Posted 23 July 2017 - 04:37 PM
No, in passthough mode, all VMs share the same GPU and each gets all of it, but in a shared, multiplexed way. With XenServer, however, you can still only assign one VM to run in passthrough mode to a GPU - you can't share it with other VMs. To share a GPU in passthrough mode with multiple VMs, you'd need to do something like running a VM as an RDS terminal server and allow VMs to connect in turn to it.
I'd guess you could probably support 4-10 users with a GPU like that, depending on how intensive their apps are. With more sophisticated GPUs, vGPUs can be allocated which guaranty a certain amount of GPU memory, but the processing itself is time sliced, meaning that each user gets a short time when the session will be actively processed, then it moves on to the next, and goes around. The advantage there is that data need not be constantly shuffled back and forth between the GPU memory and external storage if not all jobs can be contained within the GPU's memory. That's why the amount of GPU memory available can be just as important as the speed and power of the GPU engine, itself.
Depending on if a user had a dedicated GPU and the amount of memory (2GB in your case) was adequate to hold all the data to be processed, that could be faster, but if more memory is needed that will start eating into the performance. Best is to see what sort of memory requirements your tasks use. You can test this out on a desktop with a basic GPU on your system by running such routines as GPUprofiler to see what your typical resource usage is for different applications and use that as a guide.
For any workstation load, I think 2 VGPUs is always desirable. For our Windows 10 instances now, we see for students typically around just 3 GB of RAM being used (we allocate 4 GB but configure it to be able to be ballooned between 3 and 4 GB).

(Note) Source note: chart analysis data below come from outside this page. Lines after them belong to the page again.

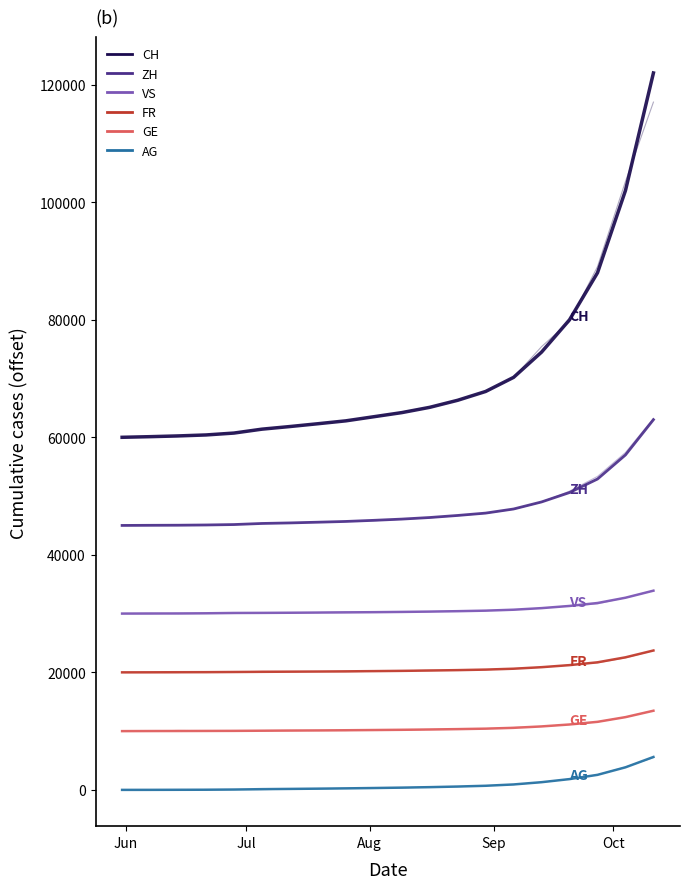

Reading right to left, extract all data points from this chart.

CH: 122000	102000	88000	80000	74500	70200	67800	66300	65100	64200	63500	62800	62308	61831	61385	60721	60399	60234	60107	60000
ZH: 63000	57000	52900	50600	49000	47800	47100	46700	46350	46080	45870	45680	45551	45430	45337	45152	45080	45038	45023	45000
VS: 33900	32700	31800	31300	30930	30660	30500	30410	30340	30285	30240	30205	30175	30145	30120	30105	30052	30027	30009	30000
FR: 23720	22560	21710	21230	20880	20620	20470	20380	20310	20255	20210	20172	20141	20115	20092	20061	20032	20022	20009	20000
GE: 13470	12380	11580	11130	10800	10560	10420	10340	10275	10225	10185	10148	10118	10092	10069	10044	10031	10020	10013	10000
AG: 5600	3840	2560	1835	1310	925	700	570	465	385	318	258	210	165	125	59	26	16	5	0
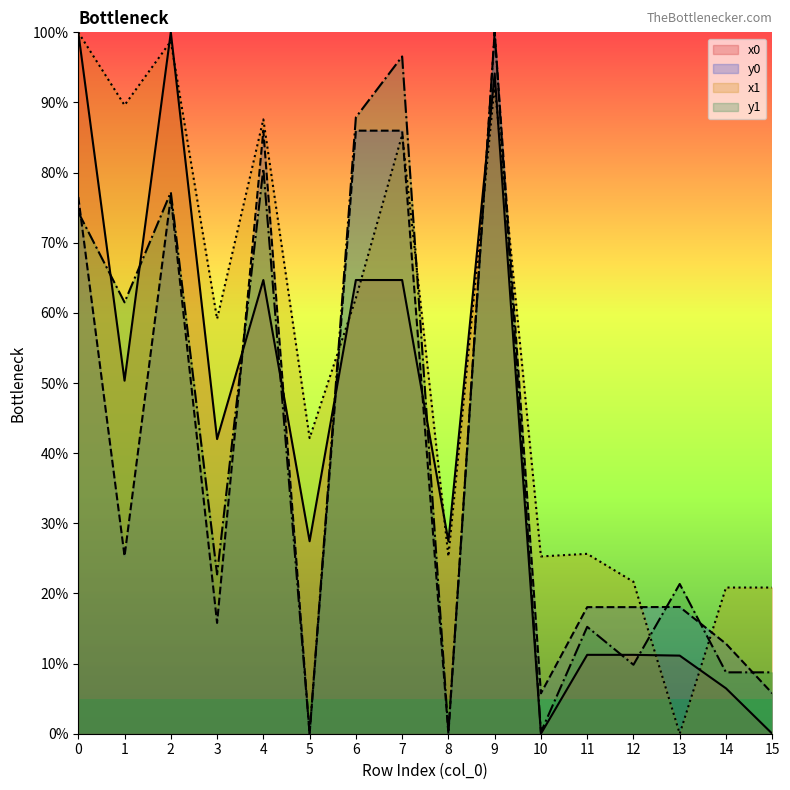

Rank the series by their maximum value, from highest to lowest.

x0, y0, x1, y1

Your more intensive environment may require more than that. Again, monitoring performance is key to tuning the environment to work best with the resources you have or worst case, to identify and justify what is needed to bring it up to par.
Many vGPU scenarios require a very different licensing model which can add significantly to costs, so if funds are limited, you will probably be way cheaper off to use some sort of passthrough mechanism.
As to the best bang for the buck in GPU passthrough, I'd give the NVIDIA P5000 a good look. We're thinking of using it for RDS support on standalone Windows 2016 servers, but it could be used as a passthrough engine for a VM supporting RDS, as well.